This package provides a python module to convert the election results of Harris County, Texas, into csv format. It accepts as input the PDF canvass report for the entire county. E.g., General and Special Elections of November 2016. The PDF canvas reports are available online here.
It also generates a separate csv file for each office or proposition being tallied. The module will correct common errors on the OCR, but the final output is not accurate and requires manual review. For instance, the raw output for the November elections of 2012, 2014, and 2016 will look similar to this.

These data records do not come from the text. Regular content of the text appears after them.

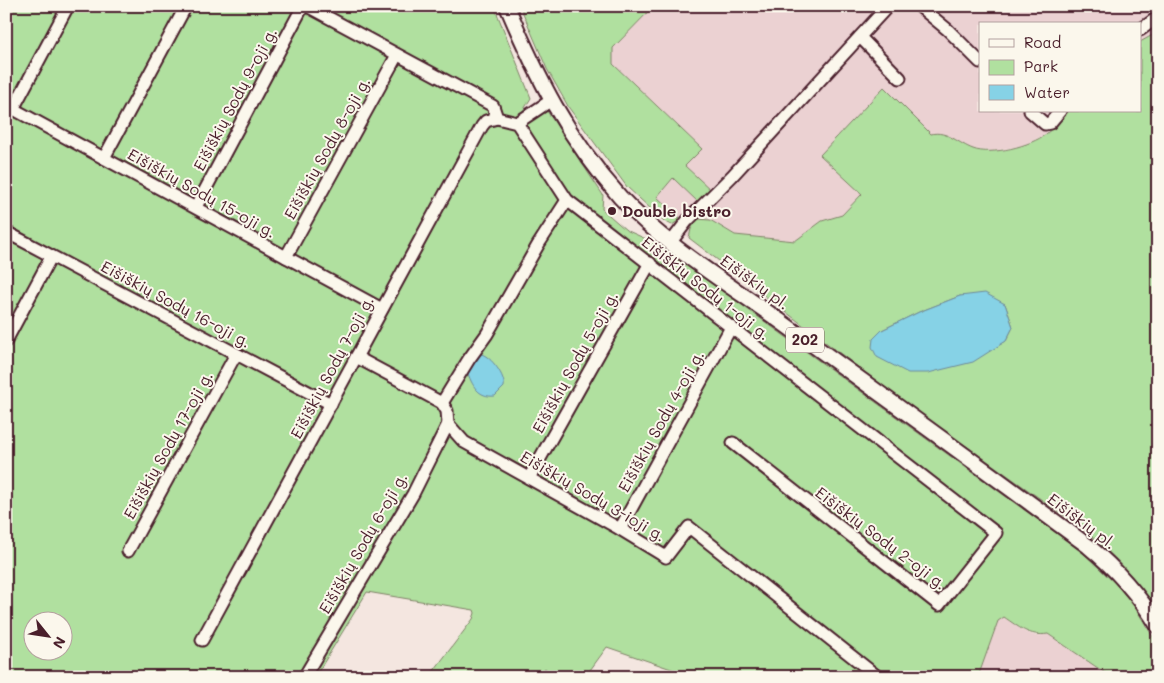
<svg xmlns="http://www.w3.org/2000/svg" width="1164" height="683" viewBox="0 0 1164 683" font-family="Mali,sans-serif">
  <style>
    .built { fill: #ebd1d2 }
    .green { fill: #b0e09f; stroke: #7d8065; fill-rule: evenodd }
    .water { fill: #86d2e6; stroke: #6e8a9b }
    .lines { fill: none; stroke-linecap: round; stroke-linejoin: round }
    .minor-casing { stroke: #4a1f2b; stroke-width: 15 }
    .major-casing { stroke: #4a1f2b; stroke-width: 18 }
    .minor { stroke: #fbf7ec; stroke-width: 11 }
    .major { stroke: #fbf7ec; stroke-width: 14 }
    .poi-dot { fill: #4a1f2b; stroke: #fbf7ec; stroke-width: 2 }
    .labels { text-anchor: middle; stroke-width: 4; stroke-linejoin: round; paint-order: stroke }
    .shield { fill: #fbf7ec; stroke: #7f6065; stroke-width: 1 }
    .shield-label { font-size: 15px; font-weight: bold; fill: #4a1f2b }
    .street-label { font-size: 16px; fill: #4a1f2b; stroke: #fbf7ec }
    .poi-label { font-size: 16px; font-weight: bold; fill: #4a1f2b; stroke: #fbf7ec; text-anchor: start }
  </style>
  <rect width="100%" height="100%" fill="#f4e6e0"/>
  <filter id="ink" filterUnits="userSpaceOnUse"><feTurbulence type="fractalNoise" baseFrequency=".02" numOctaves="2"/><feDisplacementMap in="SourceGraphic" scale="10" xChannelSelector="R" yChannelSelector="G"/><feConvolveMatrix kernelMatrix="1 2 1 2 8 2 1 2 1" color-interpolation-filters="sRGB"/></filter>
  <g filter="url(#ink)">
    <g class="built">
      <path d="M654 6H1158V32L1140 42V24H980V111H1067L1047 133 1026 145 993 151 972 149 862 194 842 215 822 221 795 241 735 235 710 220 691 229 689 238 672 225 681 219 657 198 673 178 710 190 684 165 701 149 613 64V48Z"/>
      <path d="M1004 617 1027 633 1037 636 1048 634 1111 677H978L998 621Z"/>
    </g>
    <g class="green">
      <path d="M6 6H494L531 98 521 114 547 111 603 195 602 209 626 230 655 243 702 276 1081 551 1115 583 1133 604 1158 645V677H1111L1048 634C1029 637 1019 627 1004 617L998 621 978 677H681L683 673 607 647 585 677H555L545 668 536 677H429L473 619 475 613 474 610 367 592 315 677H6ZM32 620H62V650H32Z"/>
      <path d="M520 6H654L613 48V64L702 149 685 166 711 190 699 203 673 178 657 197 681 219 672 225 664 221 627 187 569 108 547 69Z"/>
      <path d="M1158 32V610C1135 578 1114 555 1084 530L892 393 689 238 691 229 697 219 710 220 735 235 795 241 822 221 842 215 862 194 820 155 884 87 931 134C947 130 959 144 973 149 991 156 1031 146 1046 134 1054 128 1060 119 1067 111H1140V42ZM960 296 1005 304 1013 327 1006 341 994 348 882 330 919 312Z"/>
    </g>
    <g class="water">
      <path d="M985 293 1005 304 1013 327 1006 341 973 362 928 373H908L877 357 872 347 873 339 882 330 919 312 960 296Z"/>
      <path d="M481 354C491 356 506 377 504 387L495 396C478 398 472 385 467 371Z"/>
    </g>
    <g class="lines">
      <defs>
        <g id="minor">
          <path d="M307 6 493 106 497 118 517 123 567 200 996 533 939 605 733 443"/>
          <path d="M919 6 948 30 980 62"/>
          <path d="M1140 30 1154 20"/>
          <path d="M860 37 900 78"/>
          <path d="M6 105 382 309"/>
          <path d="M13 109 68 6"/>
          <path d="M1030 111 1045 124 1050 123 1060 111"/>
          <path d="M517 123 550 101"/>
          <path d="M104 158 186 6"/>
          <path d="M196 207 303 6"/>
          <path d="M6 232 331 404"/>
          <path d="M671 242 687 221 732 176 888 6"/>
          <path d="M286 257 397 55"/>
          <path d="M6 341 51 257"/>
          <path d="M356 357 442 403 447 411 448 424 464 442 620 529 666 557 689 527 878 677"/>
          <path d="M442 403 469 359 487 334 538 245 567 200"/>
          <path d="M529 478 650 263"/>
          <path d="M620 529 730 329"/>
          <path d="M128 551 236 354"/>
          <path d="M202 640 482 126 486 121 497 118"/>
          <path d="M304 677 413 494 448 424"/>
        </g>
        <path id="major" d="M507 6C538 79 567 137 620 197 664 245 727 283 780 321 883 396 986 470 1088 546 1116 569 1139 595 1158 626"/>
      </defs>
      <use href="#minor" class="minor-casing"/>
      <use href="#major" class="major-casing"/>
      <use href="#minor" class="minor"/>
      <use href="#major" class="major"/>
    </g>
  </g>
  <circle class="poi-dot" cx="612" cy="211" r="5"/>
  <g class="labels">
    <rect class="shield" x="786" y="327.5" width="38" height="25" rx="4"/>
    <g class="shield-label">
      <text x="805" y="345">202</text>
    </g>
    <g class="street-label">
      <text transform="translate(235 99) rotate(-62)" y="6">Eišiškių Sodų 9-oji g.</text>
      <text transform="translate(327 148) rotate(-61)" y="6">Eišiškių Sodų 8-oji g.</text>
      <text transform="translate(202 193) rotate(29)" y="6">Eišiškių Sodų 15-oji g.</text>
      <text transform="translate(755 282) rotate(36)" y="6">Eišiškių pl.</text>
      <text transform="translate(706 288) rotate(38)" y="6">Eišiškių Sodų 1-oji g.</text>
      <text transform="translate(176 304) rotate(28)" y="6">Eišiškių Sodų 16-oji g.</text>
      <text transform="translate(575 362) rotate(-61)" y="6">Eišiškių Sodų 5-oji g.</text>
      <text transform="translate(332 367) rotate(-62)" y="6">Eišiškių Sodų 7-oji g.</text>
      <text transform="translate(661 421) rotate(-61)" y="6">Eišiškių Sodų 4-oji g.</text>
      <text transform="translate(168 445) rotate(-61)" y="6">Eišiškių Sodų 17-oji g.</text>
      <text transform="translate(593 496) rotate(30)" y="6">Eišiškių Sodų 3-ioji g.</text>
      <text transform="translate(1082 521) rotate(37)" y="6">Eišiškių pl.</text>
      <text transform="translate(881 538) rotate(37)" y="6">Eišiškių Sodų 2-oji g.</text>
      <text transform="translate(363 543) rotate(-60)" y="6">Eišiškių Sodų 6-oji g.</text>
    </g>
    <g class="poi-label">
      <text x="622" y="217">Double bistro</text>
    </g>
  </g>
  <rect width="1164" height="683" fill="none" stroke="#fbf7ec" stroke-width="25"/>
  <rect x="12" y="12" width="1139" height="658" fill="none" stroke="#4a1f2b" stroke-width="2" filter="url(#ink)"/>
  <rect x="979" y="22" width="162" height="90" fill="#fbf7ec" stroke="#b4a19f"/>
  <rect x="989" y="39" width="25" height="8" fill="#fbf7ec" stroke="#b4a19f"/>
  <text x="1024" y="48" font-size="15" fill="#4a1f2b">Road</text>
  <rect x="989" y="60" width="25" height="15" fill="#b0e09f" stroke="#b4a19f"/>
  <text x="1024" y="72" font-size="15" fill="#4a1f2b">Park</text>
  <rect x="989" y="85" width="25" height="15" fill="#86d2e6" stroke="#b4a19f"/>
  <text x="1024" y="98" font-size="15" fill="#4a1f2b">Water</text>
  <g transform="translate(48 636) rotate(120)"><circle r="24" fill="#fbf7ec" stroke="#b4a19f"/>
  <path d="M0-4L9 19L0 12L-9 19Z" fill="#4a1f2b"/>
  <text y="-8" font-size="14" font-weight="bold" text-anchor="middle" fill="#4a1f2b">N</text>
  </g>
</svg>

Please note that it does not process the cummulative reports.
- pytesseract
- PyPDF2
- Pillow
- cv2 (OpenCV 3.3+) See, e.g., opencv-python or compile OpenCV with the Python module
- GPL Ghostscript 9.18+
- This script converts each page of the PDF into a TIFF file using Ghostscript.
- Check your version:
gs -v
- Ubuntu:
sudo apt-get install ghostscript
- macOS:
brew install ghostscript
usage: convert-election-results.py [-h] [-p PDF] [-i IMAGE_FILE]
[--first-page FIRST_PAGE]
[--last-page LAST_PAGE] [-o OUTPUT_PATH]
[-v] [-d]
Convert election results to computer readable format, e.g., csv, json, xml
optional arguments:
-h, --help show this help message and exit
-p PDF, --pdf PDF PDF file to process
-i IMAGE_FILE, --image-file IMAGE_FILE
image file to process
--first-page FIRST_PAGE
page to begin processing
--last-page LAST_PAGE
page to end processing
-o OUTPUT_PATH, --output-path OUTPUT_PATH
path to write csv files
-v, --version show program's version number and exit
-d, --debug print debug messages
This product uses the election results available from the Harris County Clerk but is not endorsed or certified by the Harris County Clerk.